*Assignment*
Switch "public interest" to "common good" everywhere it occurs in the data, and write out all the data again with no other changes.

*Data provided*
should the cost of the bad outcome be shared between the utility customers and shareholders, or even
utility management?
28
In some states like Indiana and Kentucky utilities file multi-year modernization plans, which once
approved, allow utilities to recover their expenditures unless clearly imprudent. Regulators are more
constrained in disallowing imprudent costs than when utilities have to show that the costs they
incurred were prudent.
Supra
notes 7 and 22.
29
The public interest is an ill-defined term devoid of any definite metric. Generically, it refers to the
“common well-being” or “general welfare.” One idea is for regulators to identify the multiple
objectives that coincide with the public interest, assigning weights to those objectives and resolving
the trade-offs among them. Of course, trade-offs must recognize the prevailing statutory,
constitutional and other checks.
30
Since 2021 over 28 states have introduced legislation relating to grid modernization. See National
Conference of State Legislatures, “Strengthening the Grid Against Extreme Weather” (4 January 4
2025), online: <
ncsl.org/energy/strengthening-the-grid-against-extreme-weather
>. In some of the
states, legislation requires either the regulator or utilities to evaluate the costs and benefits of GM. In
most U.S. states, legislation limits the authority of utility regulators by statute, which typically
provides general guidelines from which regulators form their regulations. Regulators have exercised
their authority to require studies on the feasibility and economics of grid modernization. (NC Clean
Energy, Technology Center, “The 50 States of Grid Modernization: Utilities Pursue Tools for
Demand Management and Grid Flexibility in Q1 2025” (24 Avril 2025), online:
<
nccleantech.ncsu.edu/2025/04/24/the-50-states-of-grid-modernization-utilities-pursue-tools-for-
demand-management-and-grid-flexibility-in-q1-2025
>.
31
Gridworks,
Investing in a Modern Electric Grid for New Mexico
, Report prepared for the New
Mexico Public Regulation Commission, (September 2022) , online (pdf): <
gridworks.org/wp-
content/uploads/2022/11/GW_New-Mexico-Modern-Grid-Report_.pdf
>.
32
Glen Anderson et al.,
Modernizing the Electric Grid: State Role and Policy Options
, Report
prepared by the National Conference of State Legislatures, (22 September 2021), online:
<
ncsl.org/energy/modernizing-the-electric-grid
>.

*Answer to the exercise*
should the cost of the bad outcome be shared between the utility customers and shareholders, or even
utility management?
28
In some states like Indiana and Kentucky utilities file multi-year modernization plans, which once
approved, allow utilities to recover their expenditures unless clearly imprudent. Regulators are more
constrained in disallowing imprudent costs than when utilities have to show that the costs they
incurred were prudent.
Supra
notes 7 and 22.
29
The common good is an ill-defined term devoid of any definite metric. Generically, it refers to the
“common well-being” or “general welfare.” One idea is for regulators to identify the multiple
objectives that coincide with the common good, assigning weights to those objectives and resolving
the trade-offs among them. Of course, trade-offs must recognize the prevailing statutory,
constitutional and other checks.
30
Since 2021 over 28 states have introduced legislation relating to grid modernization. See National
Conference of State Legislatures, “Strengthening the Grid Against Extreme Weather” (4 January 4
2025), online: <
ncsl.org/energy/strengthening-the-grid-against-extreme-weather
>. In some of the
states, legislation requires either the regulator or utilities to evaluate the costs and benefits of GM. In
most U.S. states, legislation limits the authority of utility regulators by statute, which typically
provides general guidelines from which regulators form their regulations. Regulators have exercised
their authority to require studies on the feasibility and economics of grid modernization. (NC Clean
Energy, Technology Center, “The 50 States of Grid Modernization: Utilities Pursue Tools for
Demand Management and Grid Flexibility in Q1 2025” (24 Avril 2025), online:
<
nccleantech.ncsu.edu/2025/04/24/the-50-states-of-grid-modernization-utilities-pursue-tools-for-
demand-management-and-grid-flexibility-in-q1-2025
>.
31
Gridworks,
Investing in a Modern Electric Grid for New Mexico
, Report prepared for the New
Mexico Public Regulation Commission, (September 2022) , online (pdf): <
gridworks.org/wp-
content/uploads/2022/11/GW_New-Mexico-Modern-Grid-Report_.pdf
>.
32
Glen Anderson et al.,
Modernizing the Electric Grid: State Role and Policy Options
, Report
prepared by the National Conference of State Legislatures, (22 September 2021), online:
<
ncsl.org/energy/modernizing-the-electric-grid
>.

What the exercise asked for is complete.